Gasset, José Ortega y
José Ortega y Gasset (* 9. Mai 1883 in Madrid; † 18. Oktober 1955 in Madrid) war ein spanischer Philosoph, Soziologe und Essayist.
Ortega wurde in Madrid als Spross einer Journalistenfamilie geboren. Er besuchte die Jesuitenschule San Estanislao de Miraflores in Málaga und studierte von 1897 bis 1898 an der Universität von Deusto in Bilbao und anschließend an der Universität Madrid Philosophie, wo er 1904 promovierte. Von 1905 bis 1911 hielt er sich zu Studienzwecken in Deutschland auf, u. a. in Leipzig, Berlin und vorrangig in Marburg. In Marburg wurde er u. a. vom Neukantianismus Hermann Cohens und Paul Natorps beeinflusst. 1909 kehrte Ortega nach Spanien zurück.
Ortega war Gründer und Herausgeber der Zeitschriften España (1915–1924) und Revista de Occidente (1923). Während dieser Zeit wirkte er bei der Schaffung der spanischen Verfassung mit.
Unter dem Eindruck der Weimarer Republik verfasste er 1929 sein zentrales Werk „Der Aufstand der Massen“. Von 1910 bis 1936 hatte er Professuren für Metaphysik, Logik und Ethik an der Universität Complutense Madrid inne, 1936 ging er mit dem Fall der Republik ins Exil und lebte in Frankreich, Argentinien und ab 1943 in Portugal. Als Kulturphilosoph baute er auf Georg Wilhelm Friedrich Hegel, Friedrich Nietzsche, Wilhelm Dilthey und der Lebensphilosophie auf.
Ortega verband mit umfassendem philosophischem Wissen Sinnesfreude, Weltaufgeschlossenheit und Eleganz des Denkens und der Lebensführung.
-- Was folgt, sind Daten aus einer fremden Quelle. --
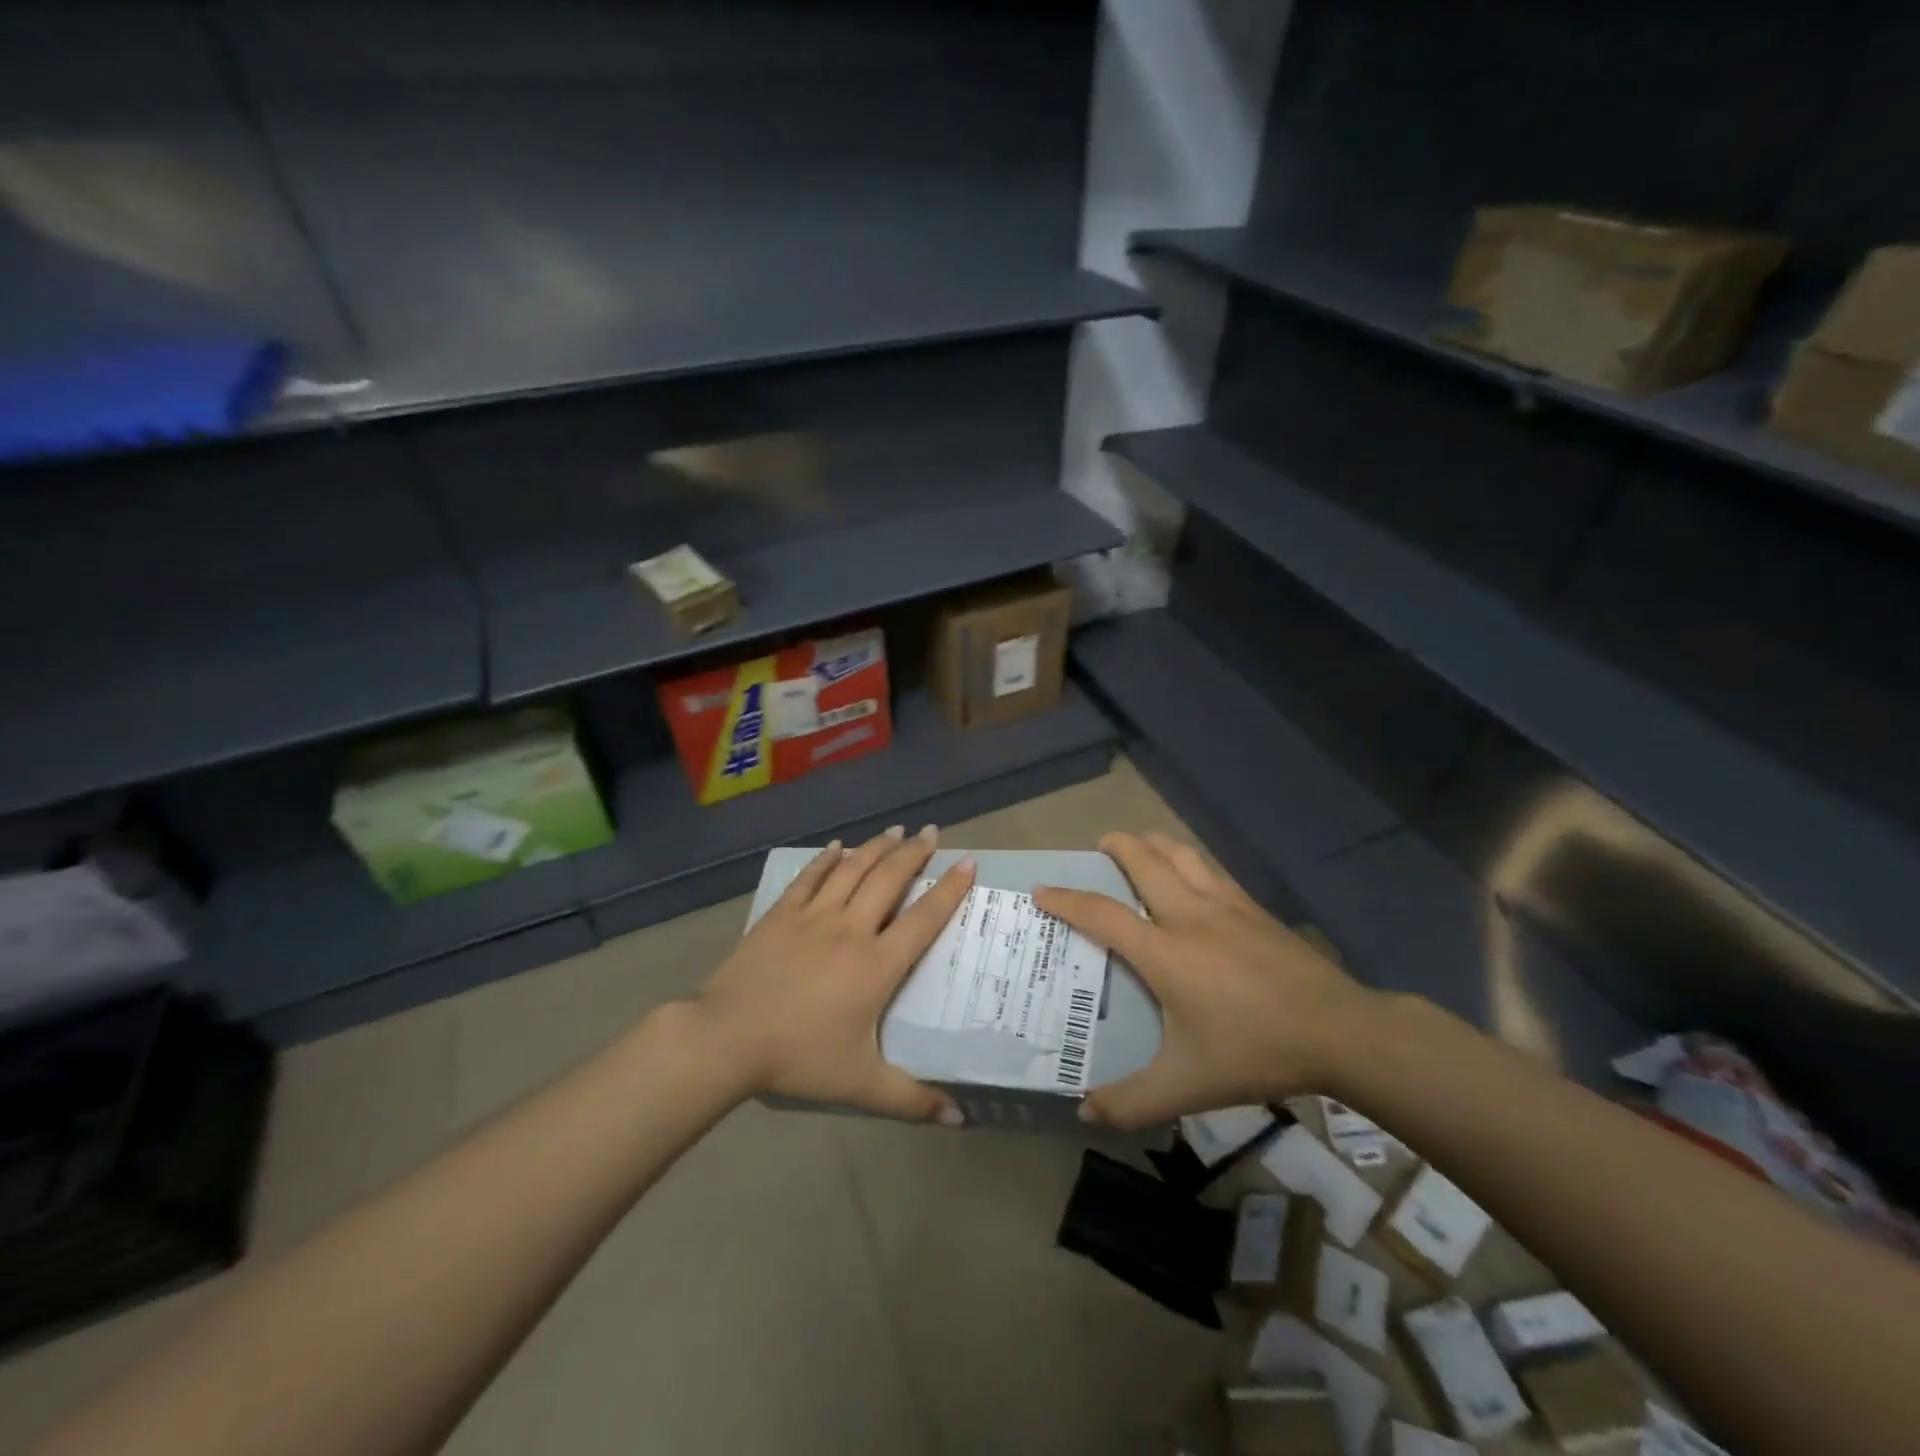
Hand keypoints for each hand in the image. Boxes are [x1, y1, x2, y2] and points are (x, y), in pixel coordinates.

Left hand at [694, 825, 974, 1123]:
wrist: (727, 1038)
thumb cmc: (799, 1057)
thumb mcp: (860, 1085)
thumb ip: (911, 1100)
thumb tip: (959, 1118)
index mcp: (876, 964)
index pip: (923, 918)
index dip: (949, 889)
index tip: (968, 863)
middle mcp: (851, 929)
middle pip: (889, 880)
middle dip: (914, 853)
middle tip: (932, 832)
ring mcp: (813, 916)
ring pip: (852, 870)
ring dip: (876, 848)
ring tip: (896, 830)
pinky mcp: (781, 914)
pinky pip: (810, 877)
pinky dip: (827, 859)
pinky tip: (837, 846)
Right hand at [1034, 832, 1376, 1128]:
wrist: (1340, 1031)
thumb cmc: (1255, 1051)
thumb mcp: (1188, 1086)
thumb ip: (1132, 1101)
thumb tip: (1086, 1113)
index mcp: (1164, 952)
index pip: (1102, 914)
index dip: (1067, 900)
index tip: (1042, 890)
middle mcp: (1190, 915)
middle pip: (1145, 861)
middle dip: (1117, 845)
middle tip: (1100, 844)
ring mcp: (1227, 906)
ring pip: (1182, 855)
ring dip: (1154, 843)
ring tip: (1140, 845)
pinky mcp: (1256, 909)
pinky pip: (1212, 869)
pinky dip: (1189, 859)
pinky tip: (1194, 874)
Seine Philosophie entzündete sich stets am Gegenständlichen, das er unmittelbar, nicht durch die Brille der philosophischen Lehrmeinung, auf sich wirken ließ. Dieses und der Bezug zur deutschen Philosophie wird als wesentlicher Grund für die außergewöhnliche Breitenwirkung angesehen, die Ortega, insbesondere in Deutschland, mit seinen um ganz verschiedene Probleme kreisenden Schriften nach dem Zweiten Weltkrieg erzielt hat. Weniger bekannt ist die starke Wirkung, die Ortega unmittelbar oder indirekt durch emigrierte spanische Philosophen auf die geistige Auseinandersetzung in Lateinamerika, besonders in Mexiko ausgeübt hat. Seinem Einfluss war ein wachsendes Interesse an der deutschen Philosophie in jenen Ländern zuzuschreiben.
Ortegas starke Individualität, seine Eigenwüchsigkeit in Wesen und Denken hinderten ihn daran, sich einer philosophischen Schule einzuordnen. Gleichzeitig schlossen sie die Bildung eines eigenen Schülerkreises um ihn herum von vornherein aus. Die Vielseitigkeit seiner Interessen drückt sich in der Vielzahl seiner Veröffentlichungen aus.
Als wichtigstes soziologisches Buch Ortega y Gassets gilt Der Aufstand der Massen. Es wird der Elitesoziologie zugerechnet. Er selbst strebte eine umfassende Soziologie an, an der er bis zu seinem Tode arbeitete. Seine soziologische Lehrmeinung wurde 1957 als El hombre y la gente (Der Mensch und die Leute) aus dem Nachlass herausgegeben. Darin wird die Idee entfaltet, dass die Bräuche Wesensgrundlage des Gesellschaftlichen seien. Sein Verständnis von Brauch entspricht dabei eher dem von Gewohnheit.
Bestimmte Bräuche (Gewohnheiten) − wohl die extremsten unter ihnen − sind laut Ortega y Gasset Handlungen, die unter gesellschaftlichem Druck ausgeführt werden (also mechanisch wirkende Nötigungen); Handlungen, deren eigentlicher Inhalt den Ausführenden unverständlich ist (also irrational); Handlungen, die außerhalb der eigenen Person aber auch außerhalb aller Anderen liegen (also extraindividuelle Realitäten). Bräuche seien gespeicherte gesellschaftliche Vergangenheit.
Zitate:
"Manche Menschen richten ihr Leben so ein, dass sie von Vorspeisen und Beilagen leben. Das Hauptgericht lernen sie nie kennen."